I enjoyed the visuals for Gamedec, which were solid without being especially flashy. Anshar Studios’ vision of a futuristic Warsaw was nicely executed, showing off some nice architecture, tech designs and environmental lighting along with some dirt and grime that added realism to the scenes. I initially thought that the HUD was a little bit messy and over the top, but it didn’t take me long to settle in with it, and in fact appreciate having all of the menus easily accessible at the push of a button. Less effective though were some of the particle effects that occurred within the game environments, along with the general movement animations which felt a little clumsy.
And speaking of movement, the controls for moving your character around weren’t especially pleasant either. It sometimes felt like your gamedec was too heavy for the control stick and he just wouldn’t turn the way that you wanted him to, or you’d be forced into running in a little circle just to have him change his facing direction so you can interact with an icon on screen. This was particularly belligerent in the games’ final chapter, and lumbering my gamedec around was an annoyance that prickled me throughout the experience.

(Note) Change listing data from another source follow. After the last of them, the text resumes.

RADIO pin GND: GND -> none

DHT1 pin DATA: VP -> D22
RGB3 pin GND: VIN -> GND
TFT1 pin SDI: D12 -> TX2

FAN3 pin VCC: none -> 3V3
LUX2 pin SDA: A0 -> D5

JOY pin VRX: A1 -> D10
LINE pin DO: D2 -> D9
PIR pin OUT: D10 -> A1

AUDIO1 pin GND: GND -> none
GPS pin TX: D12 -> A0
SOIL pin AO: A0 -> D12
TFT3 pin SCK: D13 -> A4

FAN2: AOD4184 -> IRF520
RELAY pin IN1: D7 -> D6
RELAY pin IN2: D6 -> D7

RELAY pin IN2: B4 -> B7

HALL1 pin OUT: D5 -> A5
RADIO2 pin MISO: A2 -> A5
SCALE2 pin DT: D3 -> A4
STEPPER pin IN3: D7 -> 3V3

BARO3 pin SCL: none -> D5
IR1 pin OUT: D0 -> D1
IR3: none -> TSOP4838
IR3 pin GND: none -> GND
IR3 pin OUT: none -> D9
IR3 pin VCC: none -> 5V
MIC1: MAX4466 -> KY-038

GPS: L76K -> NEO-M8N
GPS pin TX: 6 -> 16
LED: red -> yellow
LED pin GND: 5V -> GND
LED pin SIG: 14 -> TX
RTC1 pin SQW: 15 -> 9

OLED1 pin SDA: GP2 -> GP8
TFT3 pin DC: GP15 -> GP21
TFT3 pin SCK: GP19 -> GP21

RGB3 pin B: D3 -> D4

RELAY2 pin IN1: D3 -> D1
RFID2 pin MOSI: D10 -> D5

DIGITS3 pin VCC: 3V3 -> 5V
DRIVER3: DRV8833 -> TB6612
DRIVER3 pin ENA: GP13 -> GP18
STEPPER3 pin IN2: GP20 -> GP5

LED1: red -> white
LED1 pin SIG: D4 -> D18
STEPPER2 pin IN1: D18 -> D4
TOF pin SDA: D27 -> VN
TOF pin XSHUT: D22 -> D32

Gamedec does suffer with some common problems shared throughout games with conversational mechanics though, most notably when the dialogue choice you select takes a different tone than the one you expected and the outcome then isn’t what you’d hoped. While not as egregious as Detective Phelps in L. A. Noire, there were a couple of occasions where my gamedec opened his mouth and tweaked the words from those I’d chosen, giving the conversation a very different flavour that the one I had opted for. Additionally, being a story based around crime and deduction, sometimes the game puts clues together and comes up with an entirely different, and I’d argue sometimes irrational conclusion, and some of the deduction options seemed to be there to fill out the space rather than as a realistic line of enquiry.
While I really enjoyed the beginning and the ending of the story, I felt that it got bogged down a little in the middle, where recurring characters reappear in different cyber-guises and keeping track of relationships becomes difficult. There’s two cases back-to-back that were interesting from a gameplay perspective but less so from a story point-of-view, and I felt that the flow of the game suffered as a result – thankfully, things build to a nice crescendo and you’re sent off with a satisfying ending to the tale.
With a magnificent setting, well structured social mechanics and a really effective upgrade system, Gamedec brings a lot to the table. While held back by a muddy middle act, moments of ropey dialogue and some swampy movement controls, Gamedec has other areas that shine – exploring the mega-city of Warsaw and investigating its residents is good fun, and makes wonderful use of the rich source material. The lack of hands-on action will make this a non-starter for some players, but fans of old school RPG’s like the Fallout and Baldur’s Gate will find that the intrigue more than makes up for the lack of dice rolls.